Uta Frith, of University College London, first advanced the weak central coherence theory in the late 1980s. Frith surmised that autistic people typically think about things in the smallest possible parts. Her hypothesis is that autistic children actually perceive details better than neurotypical people, but "cannot see the wood for the trees."

Support and criticism
In the last two decades, this theory has been a topic in many studies in which the central coherence skills of individuals with autism are compared to those of control samples. 
 Results in which these skills are measured with visuospatial tasks confirm the theory to a large extent. Autistic individuals performed tasks where a design or a figure had to be divided into their constituent parts faster than control individuals. For example, autistic individuals perceived the constituent blocks in an unsegmented condition of a Block Design Task more easily (Happé, 1999; Ehlers et al., 1997; Shah & Frith, 1993). In addition, they performed Embedded Figures Tasks in which hidden shapes in drawings have to be found as quickly as possible, better than control individuals (Happé, 1994b; Jolliffe & Baron-Cohen, 1997; Shah & Frith, 1983).
 Results in which central coherence skills are measured with perceptual or verbal-semantic tasks revealed that autistic individuals have a tendency for fragmented perception (Jarrold & Russell, 1997; Happé, 1996), and that they benefit less from the context of meaning in sentences, narratives and memory tests (Happé, 1994b; Jolliffe & Baron-Cohen, 1999).
 
However, there is currently no consensus about the validity of the weak central coherence theory. There are researchers who find results that refute the WCC theory.

In 1994 Sally Ozonoff, David L. Strayer, William M. McMahon and Francis Filloux compared information processing skills in high functioning autistics and controls:
"The performance of high-functioning autistic children was compared with that of two matched control groups, one with Tourette Syndrome and the other developmentally normal. Autistic subjects performed as well as controls on tasks requiring global-local processing and inhibition of neutral responses."

Supplied entries:
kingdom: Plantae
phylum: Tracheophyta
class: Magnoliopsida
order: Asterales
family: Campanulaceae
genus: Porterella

Set task: Reproduce the passage on the weak central coherence theory in full, word for word.

Exercise result:
Uta Frith, of University College London, first advanced the weak central coherence theory in the late 1980s. Frith surmised that autistic people typically think about things in the smallest possible parts. Her hypothesis is that autistic children actually perceive details better than neurotypical people, but "cannot see the wood for the trees."

Support and criticism
In the last two decades, this theory has been a topic in many studies in which the central coherence skills of individuals with autism are compared to those of control samples. 
 Results in which these skills are measured with visuospatial tasks confirm the theory to a large extent. Autistic individuals performed tasks where a design or a figure had to be divided into their constituent parts faster than control individuals. For example, autistic individuals perceived the constituent blocks in an unsegmented condition of a Block Design Task more easily (Happé, 1999; Ehlers et al., 1997; Shah & Frith, 1993). In addition, they performed Embedded Figures Tasks in which hidden shapes in drawings have to be found as quickly as possible, better than control individuals (Happé, 1994b; Jolliffe & Baron-Cohen, 1997; Shah & Frith, 1983).
 Results in which central coherence skills are measured with perceptual or verbal-semantic tasks revealed that autistic individuals have a tendency for fragmented perception (Jarrold & Russell, 1997; Happé, 1996), and that they benefit less from the context of meaning in sentences, narratives and memory tests (Happé, 1994b; Jolliffe & Baron-Cohen, 1999).
 
However, there is currently no consensus about the validity of the weak central coherence theory. There are researchers who find results that refute the WCC theory.

In 1994 Sally Ozonoff, David L. Strayer, William M. McMahon and Francis Filloux compared information processing skills in high functioning autistics and controls:
"The performance of high-functioning autistic children was compared with that of two matched control groups, one with Tourette Syndrome and the other developmentally normal. Autistic subjects performed as well as controls on tasks requiring global-local processing and inhibition of neutral responses."